YOUR INSTRUCTIONS ▸
Write out the listing below character for character, though without its pictures.

_ _ _

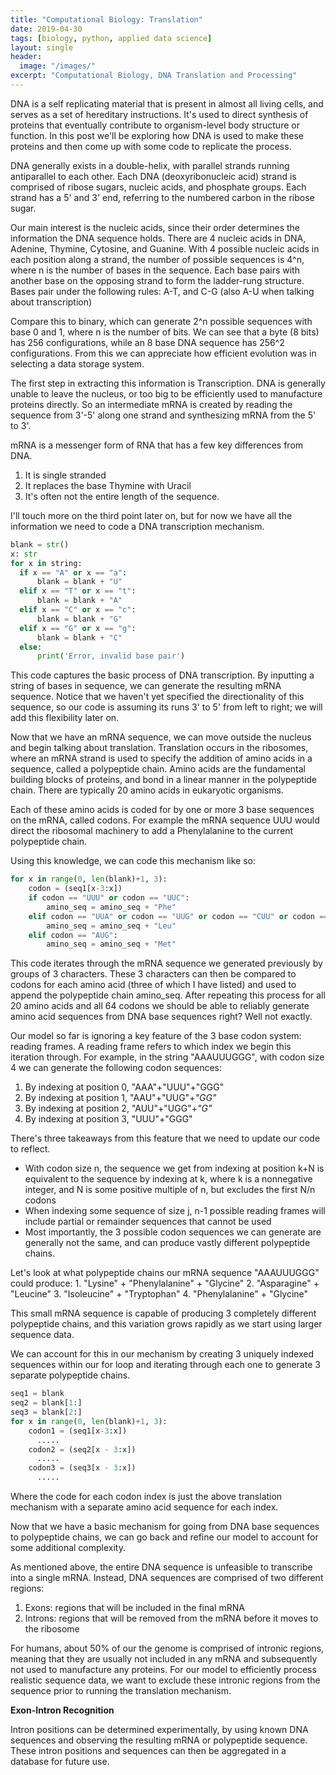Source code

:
 ```yaml
---
title: "Computational Biology: Translation"
date: 2019-04-30
tags: [biology, python, applied data science]
layout: single
header:
  image: "/images/"
excerpt: "Computational Biology, DNA Translation and Processing"
---
```



DNA is a self replicating material that is present in almost all living cells, and serves as a set of hereditary instructions. It's used to direct synthesis of proteins that eventually contribute to organism-level body structure or function. In this post we'll be exploring how DNA is used to make these proteins and then come up with some code to replicate the process.

DNA generally exists in a double-helix, with parallel strands running antiparallel to each other. Each DNA (deoxyribonucleic acid) strand is comprised of ribose sugars, nucleic acids, and phosphate groups. Each strand has a 5' and 3' end, referring to the numbered carbon in the ribose sugar.

Our main interest is the nucleic acids, since their order determines the information the DNA sequence holds. There are 4 nucleic acids in DNA, Adenine, Thymine, Cytosine, and Guanine. With 4 possible nucleic acids in each position along a strand, the number of possible sequences is 4^n, where n is the number of bases in the sequence. Each base pairs with another base on the opposing strand to form the ladder-rung structure. Bases pair under the following rules: A-T, and C-G (also A-U when talking about transcription)

Compare this to binary, which can generate 2^n possible sequences with base 0 and 1, where n is the number of bits. We can see that a byte (8 bits) has 256 configurations, while an 8 base DNA sequence has 256^2 configurations. From this we can appreciate how efficient evolution was in selecting a data storage system.

The first step in extracting this information is Transcription. DNA is generally unable to leave the nucleus, or too big to be efficiently used to manufacture proteins directly. So an intermediate mRNA is created by reading the sequence from 3'-5' along one strand and synthesizing mRNA from the 5' to 3'.

mRNA is a messenger form of RNA that has a few key differences from DNA.
1. It is single stranded
2. It replaces the base Thymine with Uracil
3. It's often not the entire length of the sequence.

I'll touch more on the third point later on, but for now we have all the information we need to code a DNA transcription mechanism.

```python
blank = str()
x: str
for x in string:
  if x == "A" or x == "a":
      blank = blank + "U"
  elif x == "T" or x == "t":
      blank = blank + "A"
  elif x == "C" or x == "c":
      blank = blank + "G"
  elif x == "G" or x == "g":
      blank = blank + "C"
  else:
      print('Error, invalid base pair')
```

This code captures the basic process of DNA transcription. By inputting a string of bases in sequence, we can generate the resulting mRNA sequence. Notice that we haven't yet specified the directionality of this sequence, so our code is assuming its runs 3' to 5' from left to right; we will add this flexibility later on.

Now that we have an mRNA sequence, we can move outside the nucleus and begin talking about translation. Translation occurs in the ribosomes, where an mRNA strand is used to specify the addition of amino acids in a sequence, called a polypeptide chain. Amino acids are the fundamental building blocks of proteins, and bond in a linear manner in the polypeptide chain. There are typically 20 amino acids in eukaryotic organisms.

Each of these amino acids is coded for by one or more 3 base sequences on the mRNA, called codons. For example the mRNA sequence UUU would direct the ribosomal machinery to add a Phenylalanine to the current polypeptide chain.

Using this knowledge, we can code this mechanism like so:

```python
for x in range(0, len(blank)+1, 3):
    codon = (seq1[x-3:x])
    if codon == "UUU" or codon == "UUC":
        amino_seq = amino_seq + "Phe"
    elif codon == "UUA" or codon == "UUG" or codon == "CUU" or codon == "CUC" or codon == "CUA" or codon == "CUG":
        amino_seq = amino_seq + "Leu"
    elif codon == "AUG":
        amino_seq = amino_seq + "Met"
```

This code iterates through the mRNA sequence we generated previously by groups of 3 characters. These 3 characters can then be compared to codons for each amino acid (three of which I have listed) and used to append the polypeptide chain amino_seq. After repeating this process for all 20 amino acids and all 64 codons we should be able to reliably generate amino acid sequences from DNA base sequences right? Well not exactly.

Our model so far is ignoring a key feature of the 3 base codon system: reading frames. A reading frame refers to which index we begin this iteration through. For example, in the string "AAAUUUGGG", with codon size 4 we can generate the following codon sequences:
1. By indexing at position 0, "AAA"+"UUU"+"GGG"
2. By indexing at position 1, "AAU"+"UUG"+*"GG"*
3. By indexing at position 2, "AUU"+"UGG"+*"G"*
4. By indexing at position 3, "UUU"+"GGG"

There's three takeaways from this feature that we need to update our code to reflect.
* With codon size n, the sequence we get from indexing at position k+N is equivalent to the sequence by indexing at k, where k is a nonnegative integer, and N is some positive multiple of n, but excludes the first N/n codons
* When indexing some sequence of size j, n-1 possible reading frames will include partial or remainder sequences that cannot be used
* Most importantly, the 3 possible codon sequences we can generate are generally not the same, and can produce vastly different polypeptide chains.

Let's look at what polypeptide chains our mRNA sequence "AAAUUUGGG" could produce:
    1. "Lysine" + "Phenylalanine" + "Glycine"
    2. "Asparagine" + "Leucine"
    3. "Isoleucine" + "Tryptophan"
    4. "Phenylalanine" + "Glycine"

This small mRNA sequence is capable of producing 3 completely different polypeptide chains, and this variation grows rapidly as we start using larger sequence data.

We can account for this in our mechanism by creating 3 uniquely indexed sequences within our for loop and iterating through each one to generate 3 separate polypeptide chains.

```python
seq1 = blank
seq2 = blank[1:]
seq3 = blank[2:]
for x in range(0, len(blank)+1, 3):
    codon1 = (seq1[x-3:x])
      .....
    codon2 = (seq2[x - 3:x])
      .....
    codon3 = (seq3[x - 3:x])
      .....
```

Where the code for each codon index is just the above translation mechanism with a separate amino acid sequence for each index.

Now that we have a basic mechanism for going from DNA base sequences to polypeptide chains, we can go back and refine our model to account for some additional complexity.

As mentioned above, the entire DNA sequence is unfeasible to transcribe into a single mRNA. Instead, DNA sequences are comprised of two different regions:
1. Exons: regions that will be included in the final mRNA
2. Introns: regions that will be removed from the mRNA before it moves to the ribosome

For humans, about 50% of our the genome is comprised of intronic regions, meaning that they are usually not included in any mRNA and subsequently not used to manufacture any proteins. For our model to efficiently process realistic sequence data, we want to exclude these intronic regions from the sequence prior to running the translation mechanism.

**Exon-Intron Recognition**

Intron positions can be determined experimentally, by using known DNA sequences and observing the resulting mRNA or polypeptide sequence. These intron positions and sequences can then be aggregated in a database for future use.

_ _ _

RESPONSE FOR THIS EXERCISE ▸
Source code

:
 ```yaml
---
title: "Computational Biology: Translation"
date: 2019-04-30
tags: [biology, python, applied data science]
layout: single
header:
  image: "/images/"
excerpt: "Computational Biology, DNA Translation and Processing"
---
```



DNA is a self replicating material that is present in almost all living cells, and serves as a set of hereditary instructions. It's used to direct synthesis of proteins that eventually contribute to organism-level body structure or function. In this post we'll be exploring how DNA is used to make these proteins and then come up with some code to replicate the process.

DNA generally exists in a double-helix, with parallel strands running antiparallel to each other. Each DNA (deoxyribonucleic acid) strand is comprised of ribose sugars, nucleic acids, and phosphate groups. Each strand has a 5' and 3' end, referring to the numbered carbon in the ribose sugar.

Our main interest is the nucleic acids, since their order determines the information the DNA sequence holds. There are 4 nucleic acids in DNA, Adenine, Thymine, Cytosine, and Guanine. With 4 possible nucleic acids in each position along a strand, the number of possible sequences is 4^n, where n is the number of bases in the sequence. Each base pairs with another base on the opposing strand to form the ladder-rung structure. Bases pair under the following rules: A-T, and C-G (also A-U when talking about transcription)

Compare this to binary, which can generate 2^n possible sequences with base 0 and 1, where n is the number of bits. We can see that a byte (8 bits) has 256 configurations, while an 8 base DNA sequence has 256^2 configurations. From this we can appreciate how efficient evolution was in selecting a data storage system.

The first step in extracting this information is Transcription. DNA is generally unable to leave the nucleus, or too big to be efficiently used to manufacture proteins directly. So an intermediate mRNA is created by reading the sequence from 3'-5' along one strand and synthesizing mRNA from the 5' to 3'.

mRNA is a messenger form of RNA that has a few key differences from DNA.
1. It is single stranded
2. It replaces the base Thymine with Uracil
3. It's often not the entire length of the sequence.

I'll touch more on the third point later on, but for now we have all the information we need to code a DNA transcription mechanism.

```python
blank = str()
x: str
for x in string:
  if x == "A" or x == "a":
      blank = blank + "U"
  elif x == "T" or x == "t":
      blank = blank + "A"
  elif x == "C" or x == "c":
      blank = blank + "G"
  elif x == "G" or x == "g":
      blank = blank + "C"
  else:
      print('Error, invalid base pair')
```

This code captures the basic process of DNA transcription. By inputting a string of bases in sequence, we can generate the resulting mRNA sequence. Notice that we haven't yet specified the directionality of this sequence, so our code is assuming its runs 3' to 5' from left to right; we will add this flexibility later on.

Now that we have an mRNA sequence, we can move outside the nucleus and begin talking about translation. Translation occurs in the ribosomes, where an mRNA strand is used to specify the addition of amino acids in a sequence, called a polypeptide chain. Amino acids are the fundamental building blocks of proteins, and bond in a linear manner in the polypeptide chain. There are typically 20 amino acids in eukaryotic organisms.

Each of these amino acids is coded for by one or more 3 base sequences on the mRNA, called codons. For example the mRNA sequence UUU would direct the ribosomal machinery to add a Phenylalanine to the current polypeptide chain.

Using this knowledge, we can code this mechanism like so:

```python
for x in range(0, len(blank)+1, 3):
    codon = (seq1[x-3:x])
    if codon == "UUU" or codon == "UUC":
        amino_seq = amino_seq + "Phe"
    elif codon == "UUA" or codon == "UUG" or codon == "CUU" or codon == "CUC" or codon == "CUA" or codon == "CUG":
        amino_seq = amino_seq + "Leu"
    elif codon == "AUG":
        amino_seq = amino_seq + "Met"
```

This code iterates through the mRNA sequence we generated previously by groups of 3 characters. These 3 characters can then be compared to codons for each amino acid (three of which I have listed) and used to append the polypeptide chain amino_seq. After repeating this process for all 20 amino acids and all 64 codons we should be able to reliably generate amino acid sequences from DNA base sequences right? Well not exactly.

Our model so far is ignoring a key feature of the 3 base codon system: reading frames. A reading frame refers to which index we begin this iteration through. For example, in the string "AAAUUUGGG", with codon size 4 we can generate the following codon sequences:
1. By indexing at position 0, "AAA"+"UUU"+"GGG"
2. By indexing at position 1, "AAU"+"UUG"+*"GG"*
3. By indexing at position 2, "AUU"+"UGG"+*"G"*
4. By indexing at position 3, "UUU"+"GGG"

There's three takeaways from this feature that we need to update our code to reflect.
* With codon size n, the sequence we get from indexing at position k+N is equivalent to the sequence by indexing at k, where k is a nonnegative integer, and N is some positive multiple of n, but excludes the first N/n codons
* When indexing some sequence of size j, n-1 possible reading frames will include partial or remainder sequences that cannot be used
* Most importantly, the 3 possible codon sequences we can generate are generally not the same, and can produce vastly different polypeptide chains.

Let's look at what polypeptide chains our mRNA sequence "AAAUUUGGG" could produce:
    1. "Lysine" + "Phenylalanine" + "Glycine"
    2. "Asparagine" + "Leucine"
    3. "Isoleucine" + "Tryptophan"
    4. "Phenylalanine" + "Glycine"

This small mRNA sequence is capable of producing 3 completely different polypeptide chains, and this variation grows rapidly as we start using larger sequence data.

We can account for this in our mechanism by creating 3 uniquely indexed sequences within our for loop and iterating through each one to generate 3 separate polypeptide chains.

```python
seq1 = blank
seq2 = blank[1:]
seq3 = blank[2:]
for x in range(0, len(blank)+1, 3):
    codon1 = (seq1[x-3:x])
      .....
    codon2 = (seq2[x - 3:x])
      .....
    codon3 = (seq3[x - 3:x])
      .....
```

Where the code for each codon index is just the above translation mechanism with a separate amino acid sequence for each index.

Now that we have a basic mechanism for going from DNA base sequences to polypeptide chains, we can go back and refine our model to account for some additional complexity.

As mentioned above, the entire DNA sequence is unfeasible to transcribe into a single mRNA. Instead, DNA sequences are comprised of two different regions:
1. Exons: regions that will be included in the final mRNA
2. Introns: regions that will be removed from the mRNA before it moves to the ribosome

For humans, about 50% of our the genome is comprised of intronic regions, meaning that they are usually not included in any mRNA and subsequently not used to manufacture any proteins. For our model to efficiently process realistic sequence data, we want to exclude these intronic regions from the sequence prior to running the translation mechanism.

**Exon-Intron Recognition**

Intron positions can be determined experimentally, by using known DNA sequences and observing the resulting mRNA or polypeptide sequence. These intron positions and sequences can then be aggregated in a database for future use.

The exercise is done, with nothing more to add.